Your goal: Only a number is expected: how many lines in the data below contain the word "KABUL".

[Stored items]
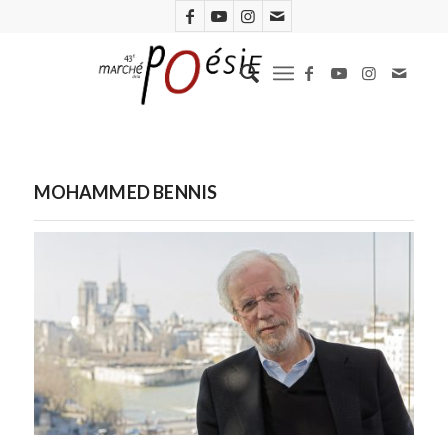
MOHAMMED BENNIS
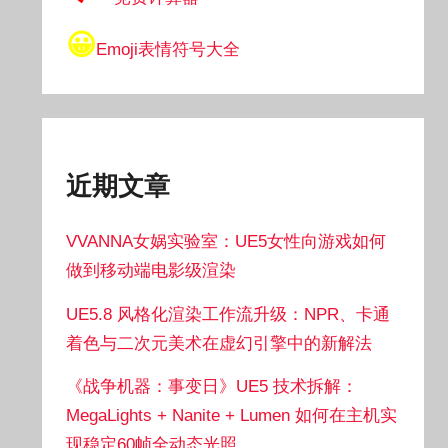
😀
Emoji表情符号大全
近期文章
VVANNA女娲实验室：UE5女性向游戏如何
做到移动端电影级渲染
UE5.8 风格化渲染工作流升级：NPR、卡通
着色与二次元美术在虚幻引擎中的新解法
《战争机器：事变日》UE5 技术拆解：
MegaLights + Nanite + Lumen 如何在主机实
现稳定60帧全动态光照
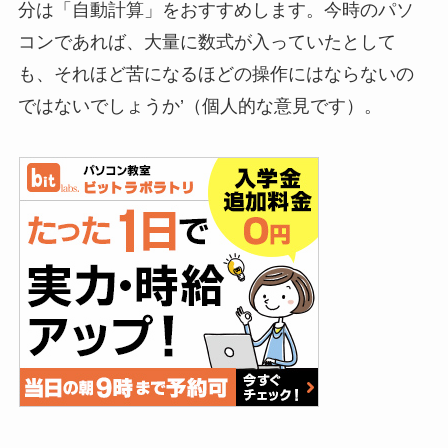
分は「自動計算」をおすすめします。今時のパソ
コンであれば、大量に数式が入っていたとして
も、それほど苦になるほどの操作にはならないの
ではないでしょうか’（個人的な意見です）。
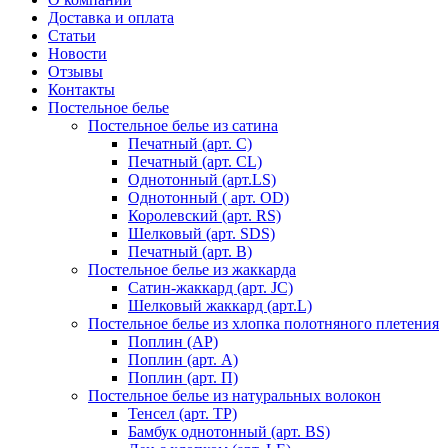
Доставка и оплата
Статьи
Новости
Отзывы
Контакты
Постельное белье
Постельное белье из сатина
Печатный (арт. С)
Печатный (арт. СL)
Однотонный (арт.LS)
Однотонный ( арт. OD)
Королевский (арт. RS)
Шелковый (арт. SDS)
Печатный (арт. В)
Постельное белье из жаккарда
Сатин-жаккард (арт. JC)
Шелковый жаккард (арт.L)
Постельное белье из хлопка полотняного плетения
Поплин (AP)
Поплин (арт. А)
Поплин (арт. П)
Постельное белье из натуральных волокон
Тенсел (арт. ТР)
Бамбук однотонный (арт. BS)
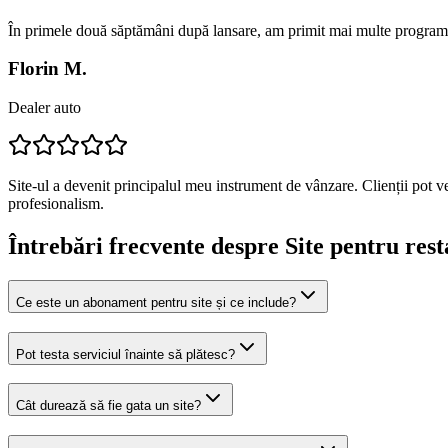
În primele două săptămâni după lansare, am primit mai multe programă
Florin M.
Dealer auto
Site-ul a devenit principalul meu instrument de vânzare. Clienții pot v
profesionalism.
Întrebări frecvente despre
Site pentru rest
Ce este un abonament pentru site și ce include?
Pot testa serviciul înainte să plătesc?
Cât durează să fie gata un site?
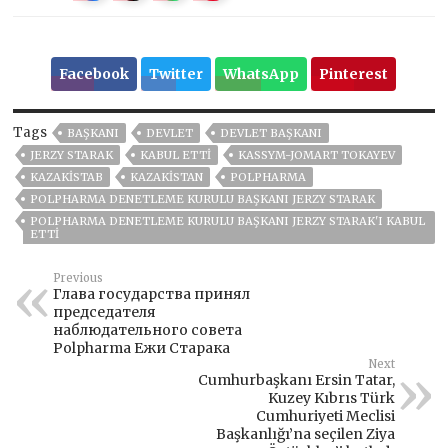
Facebook
Twitter
WhatsApp
Pinterest
Tags
BAŞKANI
DEVLET
DEVLET BAŞKANI
JERZY STARAK
KABUL ETTI
KASSYM-JOMART TOKAYEV
KAZAKISTAB
KAZAKİSTAN
POLPHARMA
POLPHARMA DENETLEME KURULU BAŞKANI JERZY STARAK
POLPHARMA DENETLEME KURULU BAŞKANI JERZY STARAK'I KABUL
ETTI
Previous
Глава государства принял
председателя
наблюдательного совета
Polpharma Ежи Старака
Next
Cumhurbaşkanı Ersin Tatar,
Kuzey Kıbrıs Türk
Cumhuriyeti Meclisi
Başkanlığı’na seçilen Ziya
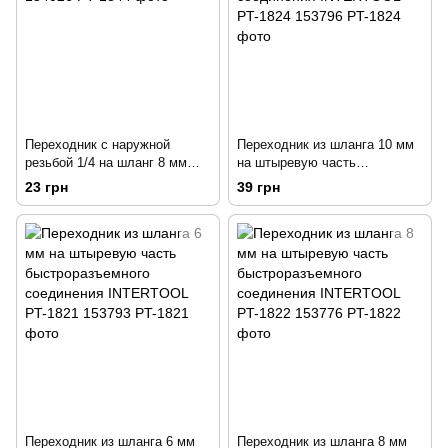
Переходник с наружной
Переходник из шланга 10 мм
резьбой 1/4 на шланг 8 мм
на штыревую часть
INTERTOOL PT-1844 154026
быстроразъемного
23 грн
39 грн
соединения INTERTOOL PT-
1824 153796
Переходник из шланга 6 мм
Переходник из шланга 8 мм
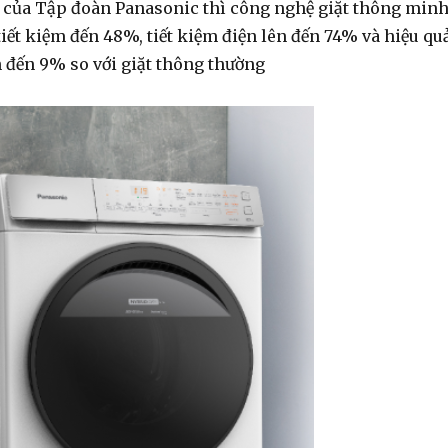
a của Tập đoàn Panasonic thì công nghệ giặt thông min
tiết kiệm đến 48%, tiết kiệm điện lên đến 74% và hiệu qu
n đến 9% so với giặt thông thường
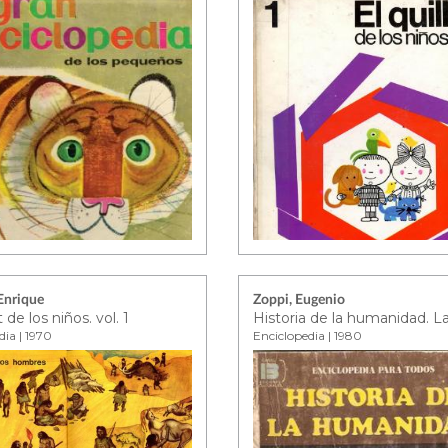
 Enrique
Zoppi, Eugenio
t de los niños. vol. 1
dia | 1970
Enciclopedia | 1980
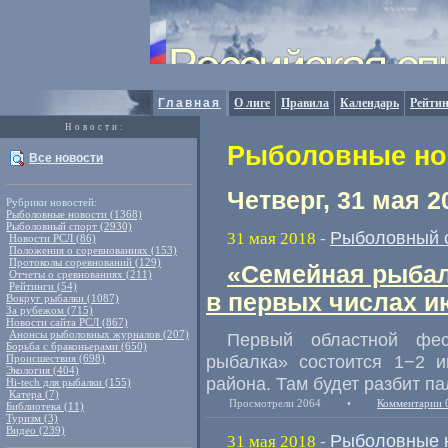
Главная
О лиге
Правила
Календарь
Рейтин
Новости:
Рыболовные нов
Все новости
Четверг, 31 мая 2
Рубрики новостей:
Рыболовные новости (1368)
Рыболовный спорт (2930)
Рыболовный 
31 мая 2018
-
Новости РСЛ (86)
Положения о соревнованиях (153)
Протоколы соревнований (129)
«Семейная рыбал
Отчеты о сревнованиях (211)
Рейтинги (54)
в первых числах и
Вокруг рыбалки (1087)
За рубежом (715)
Новости сайта РСЛ (867)
Анонсы рыболовных журналов (207)
Первый областной фе
Борьба с браконьерами (650)
рыбалка» состоится 1−2 и
Происшествия (698)
Экология (404)
района. Там будет разбит п
Hi-tech для рыбалки (155)
Катера (7)
Просмотрели 2064
•
Комментарии 
Библиотека (11)
Туризм (3)
Видео (239)
Рыболовные 
31 мая 2018
-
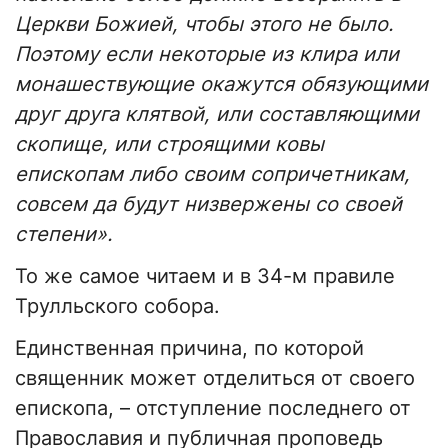
Церкви Божией, чтобы этого не было.
Поэтому если некоторые из клира или
монашествующие окажутся обязующими
друг друга клятвой, или составляющими
скопище, или строящими ковы
епископам либо своим сопричетникам,
совсем да будут низвержены со своей
степени».
То же самое читаем и в 34-м правиле
Трулльского собора.
Единственная причина, по которой
священник может отделиться от своего
епископа, – отступление последнего от
Православия и публичная проповедь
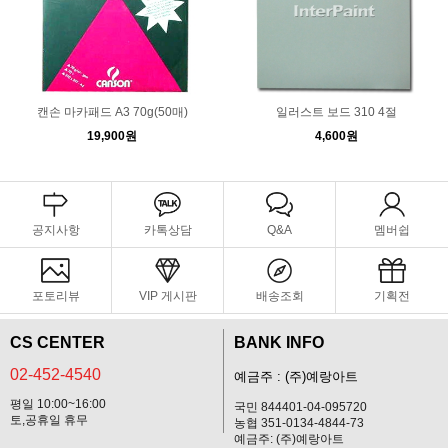
캔손 마카패드 A3 70g(50매)
일러스트 보드 310 4절
19,900원
4,600원
공지사항
카톡상담
Q&A
멤버쉽
포토리뷰
VIP 게시판
배송조회
기획전
CS CENTER
BANK INFO
02-452-4540
예금주 : (주)예랑아트
평일 10:00~16:00
국민 844401-04-095720
토,공휴일 휴무
농협 351-0134-4844-73
예금주: (주)예랑아트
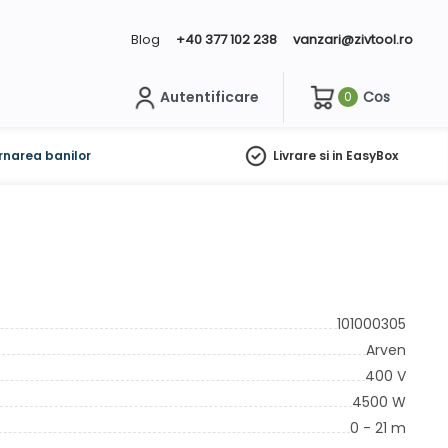
Blog
+40 377 102 238
vanzari@zivtool.ro
Autentificare
Cos
0
ch
rnarea banilor
Livrare si in EasyBox
101000305
Arven
400 V
4500 W
0 - 21 m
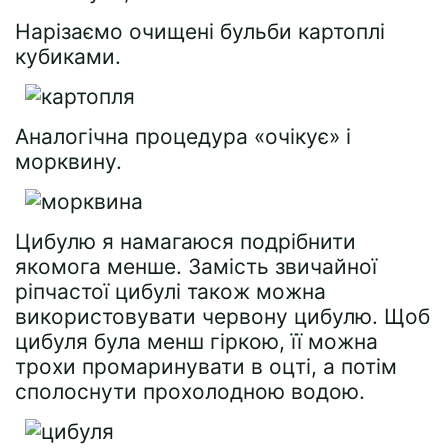
Нарізаємо очищені бульби картоплі
кубиками.
Аналогічна процедура «очікує» і
морквину.
Цибулю я намагаюся подрібнити
якомога менше. Замість звичайної
ріпчастої цибулі також можна
використовувати червону цибулю. Щоб
цибуля була менш гіркою, її можна
трохи промаринувати в оцті, а потім
сполоснути прохолодною водою.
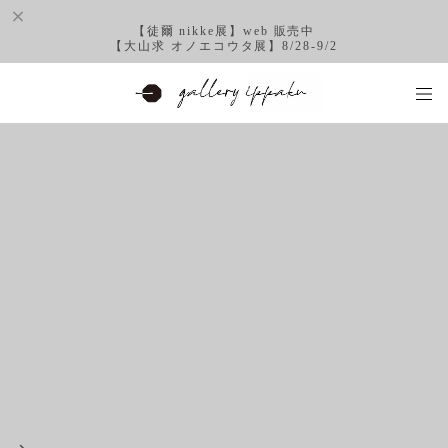
【徒爾 nikke展】web 販売中
【大山求 オノエコウタ展】8/28-9/2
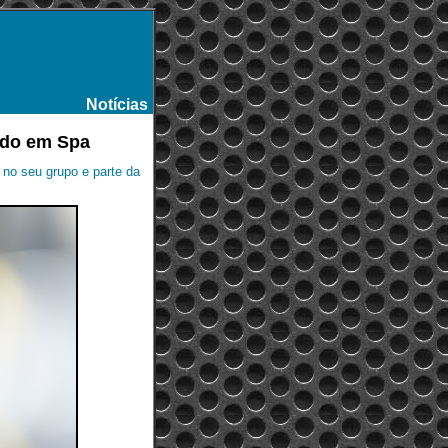
Notícias
-
ado em Spa
 no seu grupo e parte da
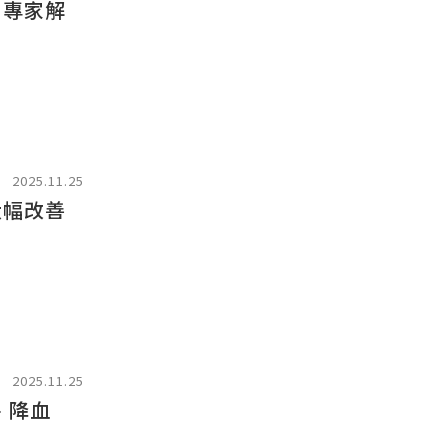
！專家解
2025.11.25
大幅改善
2025.11.25
、降血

Result for this exercise: 2